* **EXTRAIT DE PAGE**:
Dans son nouvel essai, l’historien montre comment, sur fond de conflit israélo-palestinien, les passions antijuives se sont mondialisées et islamisées. Selon lui, la nouvelle judéophobie est désormais moins portée par l’extrême droite que par les milieux gauchistes et islamistes.
Pierre-André Taguieff: Il ne s’agit ni d’un simple recyclage idéologique, ni d’une création ex nihilo. On y trouve certes des stéréotypes négatifs empruntés au corpus antijuif européen, qu’ils relèvent de l’antijudaïsme chrétien, de la judéophobie anticapitaliste (socialiste et révolutionnaire) ou de l’antisémitisme nationaliste, raciste ou non. Mais sa nouveauté provient d’autres sources: tout d’abord, du négationnisme ; ensuite, du complotisme antimondialiste largement diffusé dans les mouvances néogauchistes contemporaines ; enfin, de l’islamisme (Frères musulmans, salafistes ou djihadistes). S’il est vrai que les passions antijuives se sont mondialisées, c’est avant tout parce qu’elles se sont islamisées.

* **CONSIGNE 1**: Citez mot pour mot les données, depuis leur toute première ligne jusqu'à la ligne qui contient « scientific name: Xanthoria parietina », celle-ci comprise.

* **DONNÉES FOURNIES**:
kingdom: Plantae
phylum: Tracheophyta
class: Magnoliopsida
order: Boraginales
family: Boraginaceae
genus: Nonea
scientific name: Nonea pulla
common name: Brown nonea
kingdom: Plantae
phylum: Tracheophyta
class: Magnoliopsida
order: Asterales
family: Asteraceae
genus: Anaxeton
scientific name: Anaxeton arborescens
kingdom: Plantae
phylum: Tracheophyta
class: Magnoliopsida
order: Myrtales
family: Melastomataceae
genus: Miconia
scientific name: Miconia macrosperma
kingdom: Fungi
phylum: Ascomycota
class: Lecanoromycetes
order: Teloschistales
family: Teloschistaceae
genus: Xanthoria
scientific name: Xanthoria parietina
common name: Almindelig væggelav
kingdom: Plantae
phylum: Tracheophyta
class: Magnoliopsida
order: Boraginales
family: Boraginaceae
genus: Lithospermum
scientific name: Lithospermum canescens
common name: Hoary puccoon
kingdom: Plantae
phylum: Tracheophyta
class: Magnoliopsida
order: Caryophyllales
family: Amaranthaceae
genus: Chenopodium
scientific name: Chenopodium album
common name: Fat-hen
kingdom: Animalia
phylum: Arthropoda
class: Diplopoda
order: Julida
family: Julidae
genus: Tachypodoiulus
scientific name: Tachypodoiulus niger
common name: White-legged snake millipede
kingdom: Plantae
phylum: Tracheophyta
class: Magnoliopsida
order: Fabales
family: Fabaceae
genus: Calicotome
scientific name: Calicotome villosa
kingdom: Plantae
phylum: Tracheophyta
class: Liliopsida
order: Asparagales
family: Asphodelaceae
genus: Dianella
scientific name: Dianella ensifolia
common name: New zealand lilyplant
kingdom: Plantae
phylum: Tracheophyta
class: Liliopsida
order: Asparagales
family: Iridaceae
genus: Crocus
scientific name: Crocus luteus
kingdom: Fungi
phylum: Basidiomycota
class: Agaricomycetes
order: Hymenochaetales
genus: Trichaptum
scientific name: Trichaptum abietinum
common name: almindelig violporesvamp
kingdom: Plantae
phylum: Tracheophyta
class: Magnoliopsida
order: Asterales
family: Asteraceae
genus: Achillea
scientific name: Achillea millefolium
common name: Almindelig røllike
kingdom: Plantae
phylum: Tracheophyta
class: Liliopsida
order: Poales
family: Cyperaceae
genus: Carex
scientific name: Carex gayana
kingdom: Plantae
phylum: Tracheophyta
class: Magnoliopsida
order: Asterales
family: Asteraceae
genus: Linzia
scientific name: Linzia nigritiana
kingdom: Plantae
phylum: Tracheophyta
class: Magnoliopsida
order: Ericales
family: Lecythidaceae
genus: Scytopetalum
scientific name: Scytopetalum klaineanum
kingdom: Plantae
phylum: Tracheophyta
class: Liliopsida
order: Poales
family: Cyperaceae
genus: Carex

* **CONSIGNE 2**: D'après l'extrait sur la nouvelle judéophobie, quels milieux portent désormais surtout cette judéophobie ?

* **RÉPONSE 1**:
kingdom: Plantae
phylum: Tracheophyta
class: Magnoliopsida
order: Boraginales
family: Boraginaceae
genus: Nonea
scientific name: Nonea pulla
common name: Brown nonea
kingdom: Plantae
phylum: Tracheophyta
class: Magnoliopsida
order: Asterales
family: Asteraceae
genus: Anaxeton
scientific name: Anaxeton arborescens
kingdom: Plantae
phylum: Tracheophyta
class: Magnoliopsida
order: Myrtales
family: Melastomataceae
genus: Miconia
scientific name: Miconia macrosperma
kingdom: Fungi
phylum: Ascomycota
class: Lecanoromycetes
order: Teloschistales
family: Teloschistaceae
genus: Xanthoria
scientific name: Xanthoria parietina

* **RÉPONSE 2**: Les milieux gauchistes et islamistes, davantage que l'extrême droite.